### GIVEN INSTRUCTION 1
In the post about the Great Module Adventure, which RFC number do the adventurers accept?
### GIVEN INSTRUCTION 2
Pick up the post about the Great Module Adventure after its last sentence and keep writing.
-- start of SUPPLIED TEXT --
The Great Module Adventure Continues

UPDATE: I’ve got a summary comment here for the thread up to comment 76. =)


Hello all,

Welcome to another episode of the Great Modules Adventure! When last we met, our brave adventurers had at long last come to the fabled land, having accepted RFC #2126. There they took a brief respite, and made ready to begin with the Impl Period. In that period, a great much work was done, and indeed the outlines of the module system came to be implemented. But lo there were a few niggling questions to resolve still… and that brings us to this discussion thread.

In less flowery language: during the impl period, we made a lot of progress implementing the “Clarify and streamline paths and visibility” RFC (along with a number of related RFCs). In fact, we made almost too much progress – we implemented a couple of different variants, and I’d like to get a discussion started about what we really want.

Overriding goals

I thought it’d be good start by reminding ourselves of the overriding goals:

  • Make it simple to see where an import is coming from
    • Today, it’s not always obvious what comes from external crates and what is internal.
      • use foo::bar could of course refer to either one.
  • Allow paths that appear in use to also be used in fn bodies
    • A common mistake today is to use paths like std::cmp::min from inside a function.
      • (Not just for beginners; I do this fairly regularly -nmatsakis)
    • To add to the confusion, this works if you are at the crate root, but not otherwise.
-- end of SUPPLIED TEXT --
-- start of PROVIDED MATERIAL --
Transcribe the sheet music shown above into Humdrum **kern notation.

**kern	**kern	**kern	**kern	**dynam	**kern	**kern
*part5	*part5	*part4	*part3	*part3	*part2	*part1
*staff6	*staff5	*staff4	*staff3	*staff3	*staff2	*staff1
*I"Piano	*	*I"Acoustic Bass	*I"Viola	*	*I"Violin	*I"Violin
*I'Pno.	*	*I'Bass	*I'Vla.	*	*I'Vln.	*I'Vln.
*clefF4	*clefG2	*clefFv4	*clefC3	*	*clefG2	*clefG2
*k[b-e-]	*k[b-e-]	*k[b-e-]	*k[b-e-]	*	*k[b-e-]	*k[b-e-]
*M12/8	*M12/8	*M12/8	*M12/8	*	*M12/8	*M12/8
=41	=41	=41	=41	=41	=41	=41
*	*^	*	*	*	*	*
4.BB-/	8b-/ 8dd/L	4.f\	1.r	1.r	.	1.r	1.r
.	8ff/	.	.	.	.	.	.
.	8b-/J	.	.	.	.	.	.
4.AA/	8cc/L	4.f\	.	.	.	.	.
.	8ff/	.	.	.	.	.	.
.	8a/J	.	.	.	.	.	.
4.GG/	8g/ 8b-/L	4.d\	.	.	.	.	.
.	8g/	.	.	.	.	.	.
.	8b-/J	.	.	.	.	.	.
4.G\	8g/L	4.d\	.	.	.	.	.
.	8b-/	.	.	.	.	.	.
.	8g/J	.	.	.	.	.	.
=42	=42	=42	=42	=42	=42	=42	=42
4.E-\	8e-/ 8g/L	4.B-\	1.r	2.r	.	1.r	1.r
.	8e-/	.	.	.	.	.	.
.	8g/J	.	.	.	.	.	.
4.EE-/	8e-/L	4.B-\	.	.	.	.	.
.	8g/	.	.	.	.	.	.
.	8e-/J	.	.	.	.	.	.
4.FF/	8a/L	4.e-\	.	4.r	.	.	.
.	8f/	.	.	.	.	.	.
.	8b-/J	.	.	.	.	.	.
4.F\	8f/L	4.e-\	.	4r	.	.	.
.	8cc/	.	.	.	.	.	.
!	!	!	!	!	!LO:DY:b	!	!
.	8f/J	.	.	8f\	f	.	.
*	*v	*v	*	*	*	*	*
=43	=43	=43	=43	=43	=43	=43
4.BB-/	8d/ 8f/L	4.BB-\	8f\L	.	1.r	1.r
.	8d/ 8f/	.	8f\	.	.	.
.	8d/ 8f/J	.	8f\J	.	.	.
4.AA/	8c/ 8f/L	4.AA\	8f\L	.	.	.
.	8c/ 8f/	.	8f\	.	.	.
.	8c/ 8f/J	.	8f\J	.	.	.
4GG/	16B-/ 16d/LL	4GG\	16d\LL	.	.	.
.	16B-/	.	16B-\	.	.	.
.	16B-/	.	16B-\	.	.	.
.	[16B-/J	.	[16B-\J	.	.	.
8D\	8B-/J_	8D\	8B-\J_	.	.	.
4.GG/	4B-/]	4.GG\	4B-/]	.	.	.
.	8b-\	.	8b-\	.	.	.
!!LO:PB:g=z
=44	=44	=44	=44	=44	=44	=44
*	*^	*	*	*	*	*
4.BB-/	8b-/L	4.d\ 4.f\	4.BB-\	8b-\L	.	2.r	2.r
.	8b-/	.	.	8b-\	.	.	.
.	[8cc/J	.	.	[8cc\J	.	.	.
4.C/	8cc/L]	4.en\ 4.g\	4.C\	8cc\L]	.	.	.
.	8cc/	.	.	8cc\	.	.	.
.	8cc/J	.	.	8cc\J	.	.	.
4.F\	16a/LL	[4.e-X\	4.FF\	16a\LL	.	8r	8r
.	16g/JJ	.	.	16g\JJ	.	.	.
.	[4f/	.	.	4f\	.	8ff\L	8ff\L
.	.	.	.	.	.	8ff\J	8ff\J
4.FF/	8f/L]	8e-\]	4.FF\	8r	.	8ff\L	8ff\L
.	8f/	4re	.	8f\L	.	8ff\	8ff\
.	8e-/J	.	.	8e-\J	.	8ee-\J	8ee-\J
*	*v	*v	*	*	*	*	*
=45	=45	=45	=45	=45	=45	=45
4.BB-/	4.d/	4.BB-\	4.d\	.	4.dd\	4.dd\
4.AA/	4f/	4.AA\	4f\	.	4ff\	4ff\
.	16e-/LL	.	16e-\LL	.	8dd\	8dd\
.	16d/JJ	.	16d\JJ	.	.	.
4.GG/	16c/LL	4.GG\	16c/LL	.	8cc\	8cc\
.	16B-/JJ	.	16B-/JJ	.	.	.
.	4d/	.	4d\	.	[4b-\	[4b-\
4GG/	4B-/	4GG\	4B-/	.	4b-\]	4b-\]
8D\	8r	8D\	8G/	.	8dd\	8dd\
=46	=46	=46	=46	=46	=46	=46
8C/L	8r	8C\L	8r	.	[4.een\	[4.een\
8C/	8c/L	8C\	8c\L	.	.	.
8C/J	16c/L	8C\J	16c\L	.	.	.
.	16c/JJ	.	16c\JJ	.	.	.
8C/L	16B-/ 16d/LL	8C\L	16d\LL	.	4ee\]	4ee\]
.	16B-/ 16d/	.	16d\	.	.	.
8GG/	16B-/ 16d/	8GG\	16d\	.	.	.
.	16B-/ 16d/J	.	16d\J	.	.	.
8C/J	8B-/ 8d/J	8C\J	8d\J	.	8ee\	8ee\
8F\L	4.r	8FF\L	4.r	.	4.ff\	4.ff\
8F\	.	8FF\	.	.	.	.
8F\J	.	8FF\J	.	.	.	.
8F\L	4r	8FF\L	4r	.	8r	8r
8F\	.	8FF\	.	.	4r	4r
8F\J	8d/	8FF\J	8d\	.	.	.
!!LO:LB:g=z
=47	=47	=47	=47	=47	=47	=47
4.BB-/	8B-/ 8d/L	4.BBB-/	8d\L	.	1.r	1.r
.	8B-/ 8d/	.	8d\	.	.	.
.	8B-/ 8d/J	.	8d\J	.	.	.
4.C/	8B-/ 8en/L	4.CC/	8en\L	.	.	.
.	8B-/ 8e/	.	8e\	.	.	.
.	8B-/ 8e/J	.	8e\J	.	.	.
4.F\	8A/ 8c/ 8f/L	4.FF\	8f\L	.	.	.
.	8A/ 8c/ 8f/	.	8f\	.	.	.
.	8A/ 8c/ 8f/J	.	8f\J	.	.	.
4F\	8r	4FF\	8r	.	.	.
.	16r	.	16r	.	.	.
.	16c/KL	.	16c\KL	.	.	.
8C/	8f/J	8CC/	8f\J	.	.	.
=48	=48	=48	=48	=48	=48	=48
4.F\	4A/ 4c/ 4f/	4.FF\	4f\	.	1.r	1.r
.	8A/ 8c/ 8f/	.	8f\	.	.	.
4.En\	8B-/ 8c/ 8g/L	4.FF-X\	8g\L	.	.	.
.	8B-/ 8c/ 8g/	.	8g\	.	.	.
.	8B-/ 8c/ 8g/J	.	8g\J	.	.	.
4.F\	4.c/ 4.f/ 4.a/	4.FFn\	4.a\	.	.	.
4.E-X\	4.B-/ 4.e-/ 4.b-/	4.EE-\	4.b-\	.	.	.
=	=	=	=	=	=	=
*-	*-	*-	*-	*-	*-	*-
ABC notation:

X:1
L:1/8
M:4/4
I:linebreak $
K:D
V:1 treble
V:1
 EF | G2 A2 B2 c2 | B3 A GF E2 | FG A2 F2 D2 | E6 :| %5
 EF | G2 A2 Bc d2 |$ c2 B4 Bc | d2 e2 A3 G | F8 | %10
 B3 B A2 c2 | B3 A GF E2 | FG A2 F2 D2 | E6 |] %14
-- end of PROVIDED MATERIAL --
### TASK RESPONSE 1
RFC #2126

### TASK RESPONSE 2
    • It’d be nice if we had a guarantee that one could copy a path from a use somewhere else in the program and it would always resolve to the same thing.
  • Maintain backwards compatibility and avoid fallback
    • For implementation reasons, it is strongly preferred if we can avoid any notion of “fallback”
  • Avoid redundant extern crate declarations
    • When using Cargo, adding to Cargo.toml should be enough. One less thing to do wrong.
  • Streamline and clarifiy visibility rules
    • For most crates, we should be able to declare things in one of three modes:
      • private to the module (default)
      • private to the crate (use crate keyword)
      • public to the world (use pub keyword)
    • Lints can check when things are declared as pub but no in fact reachable from the crate root

Outline

I am going to propose two-and-a-half a few different variants.

  • First I will describe “extern paths”, which achieves all of our objectives, but at the cost of verbose syntax.
  • Next, I will toss out various other syntaxes that are equivalent to “extern paths” that have been brought up from time to time.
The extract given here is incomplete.